Constance Baker Motley and Thurgood Marshall


Constance Baker Motley, James Meredith and Jack Greenberg


Steven A. Levine
Coordinator for Educational Programs
The Archives recently conducted an oral history with Joel Motley about his mother Constance Baker Motley, the great NAACP Legal Defense Fund (LDF) lawyer and federal judge. We asked him specifically whether Thurgood Marshall had passed her over to be director of the LDF when he left in 1961 to a federal judgeship on the U.S. Court of Appeals. He said that Marshall probably thought that it would have been “an extra burden” for an African-American woman to take on that role at that time. (Click here to watch the video.)
I was reading Judge Motley’s autobiography today, Equal Justice Under the Law, and found that she largely agreed with her son, but that there was another layer to the decision related to the competition between Marshall and Robert Carter, the general counsel of the NAACP which was separate from the LDF. Marshall mistakenly thought Motley was aligned with Carter and instead turned to their LDF colleague Jack Greenberg to be his successor at the LDF. Interestingly, Bella Abzug supported Motley, as did Mississippi NAACP leader Medgar Evers. (To read the excerpt from Motley’s autobiography, click here.)
As we in the Northeast wait out the blizzard, it’s a good moment to think about how we can learn from different sources and how we can teach ourselves and our students about the nature of sources and how to interpret them. If you would like to learn more about the civil rights movement, check out our primary source lesson on Mississippi Freedom Summer.

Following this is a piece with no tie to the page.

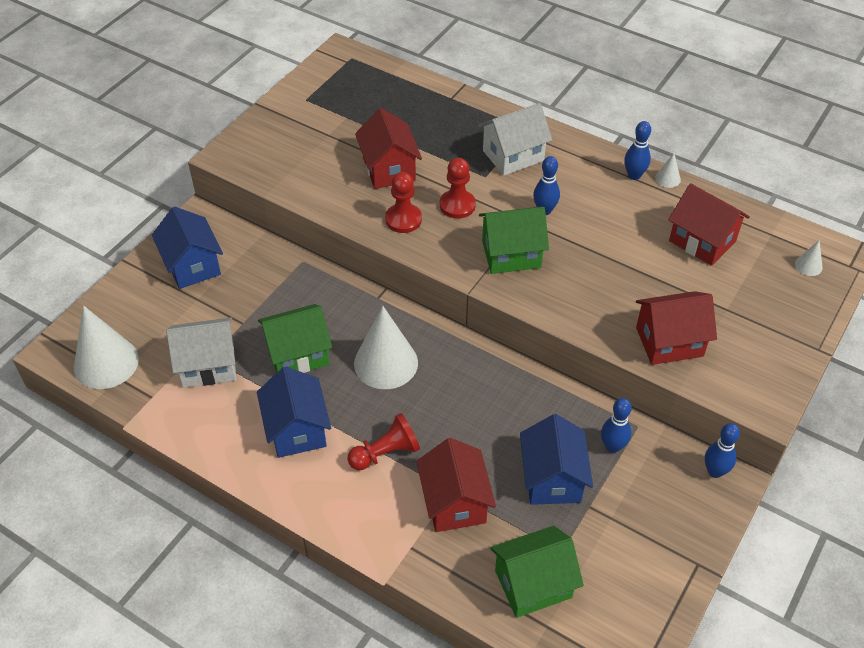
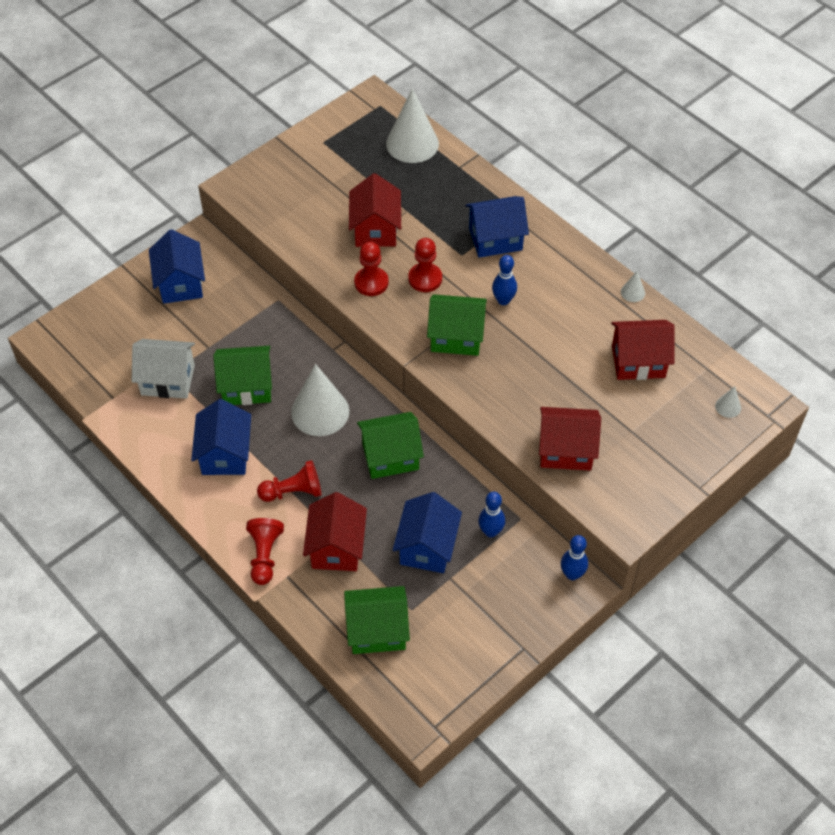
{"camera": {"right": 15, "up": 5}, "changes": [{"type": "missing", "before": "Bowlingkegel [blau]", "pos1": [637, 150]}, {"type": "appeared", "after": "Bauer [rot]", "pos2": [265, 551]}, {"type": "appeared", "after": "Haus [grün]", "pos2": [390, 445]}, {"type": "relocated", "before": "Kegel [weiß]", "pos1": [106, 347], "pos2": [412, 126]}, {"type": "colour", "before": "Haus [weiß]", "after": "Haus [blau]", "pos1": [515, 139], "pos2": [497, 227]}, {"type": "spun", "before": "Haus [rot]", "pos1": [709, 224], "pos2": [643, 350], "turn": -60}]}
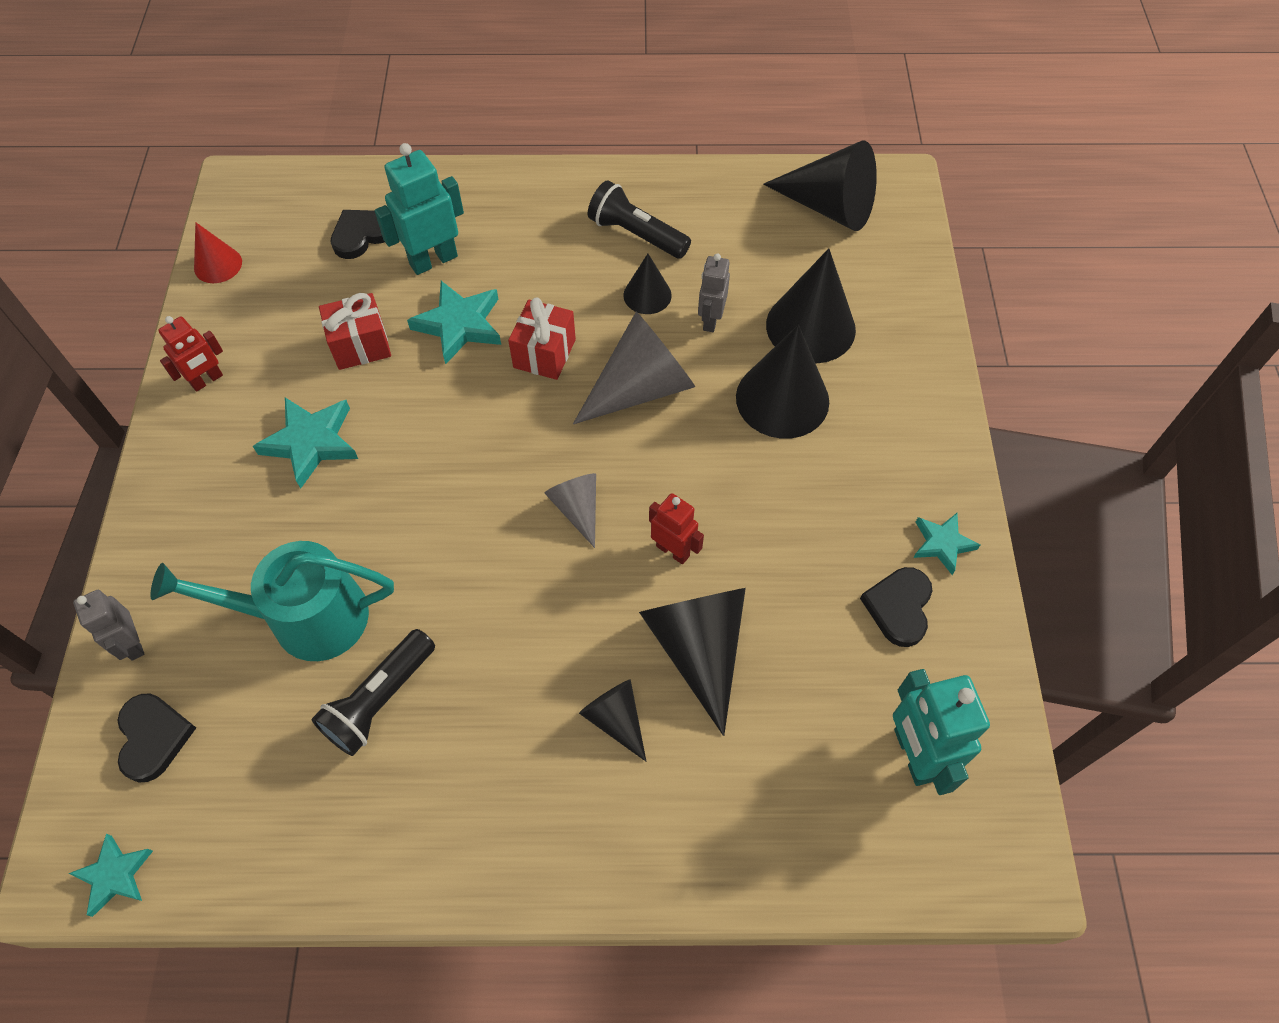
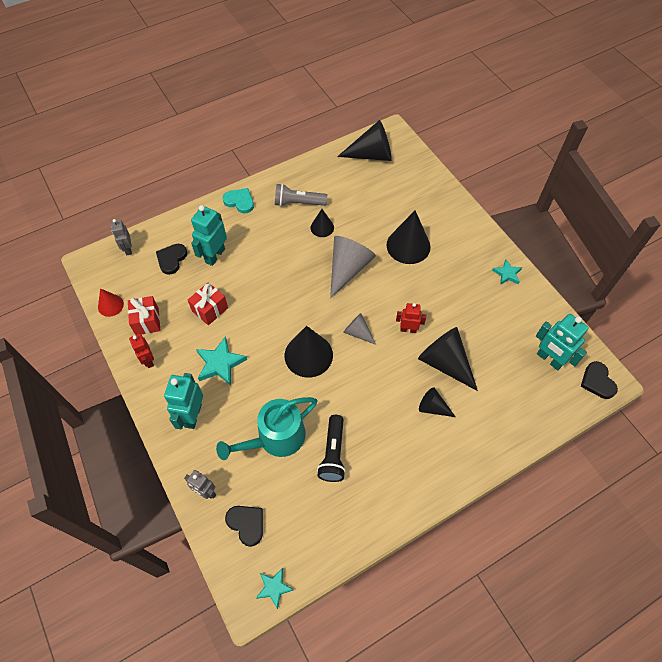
{"camera": {"right": -30, "up": 0}, "changes": [{"type": "missing", "before": "Stern [türkis]", "pos1": [454, 322]}, {"type": "appeared", "after": "Roboter [türkis]", "pos2": [183, 401]}, {"type": "appeared", "after": "Herz [türkis]", "pos2": [238, 200]}, {"type": "relocated", "before": "Geschenk [rot]", "pos1": [542, 338], "pos2": [144, 315]}, {"type": "relocated", "before": "Roboter [grau]", "pos1": [714, 292], "pos2": [121, 237]}, {"type": "relocated", "before": "Kegel [schwarz]", "pos1": [811, 305], "pos2": [309, 352]}, {"type": "relocated", "before": "Herz [schwarz]", "pos1": [896, 607], "pos2": [599, 380]}, {"type": "colour", "before": "Taschenlampe [schwarz]", "after": "Taschenlampe [grau]", "pos1": [639, 219], "pos2": [301, 195]}, {"type": "spun", "before": "Roboter [rot]", "pos1": [190, 354], "pos2": [141, 351], "turn": 135}]}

As always, please feel free to contact me if you want to learn more about this or any other Archives related topics.

Friday, February 1, 2013

Mayor Edward I. Koch, 1924-2013

THE STATUE OF LIBERTY CENTENNIAL CELEBRATION:  JULY 3-6, 1986." 


Steven A. Levine
Coordinator for Educational Programs

I write with great sadness after the passing of Mayor Edward I. Koch, an iconic New Yorker who embodied the city’s spirit and verve.  While often a controversial figure, no one could deny his overwhelming love for his City.  “How‘m I doin’” was his trademark question to the people he served.


Koch began his political career as Greenwich Village reformer, who defeated former Tammany Boss Carmine De Sapio in 1963, was then elected to the City Council and from there to the U.S. House of Representatives.  Koch was elected mayor in 1977 in a rollicking race, which included the incumbent Abe Beame, Mario Cuomo, Congress members Bella Abzug and Herman Badillo, and Manhattan Borough President Percy Sutton.

When he became mayor in 1978, he led New York out of its worst fiscal crisis. In addition to the fiscal problems and the struggle to restore basic services, Koch and his Administration faced rising homelessness, the AIDS epidemic, an increase in racial tensions and major corruption scandals in his third term.  Although his first two terms were the most successful politically, it was in his third term where Mayor Koch started what was perhaps his greatest legacy to New York City, a multibillion dollar housing rehabilitation program.  In his final years as mayor, the Koch Administration restored or built 2,000 units in formerly abandoned buildings with 13,000 more under construction and 20,000 more in the design stage.  Over the next 15 years more than 200,000 units were restored or built and the number of abandoned buildings declined from 10,000 to under 800.

New York City was flat on its back and many had given up on it when Mayor Koch took the reins of power.   Using his political skills and the sheer force of personality, he helped bring the City back from the brink.  For this we owe him a debt of gratitude.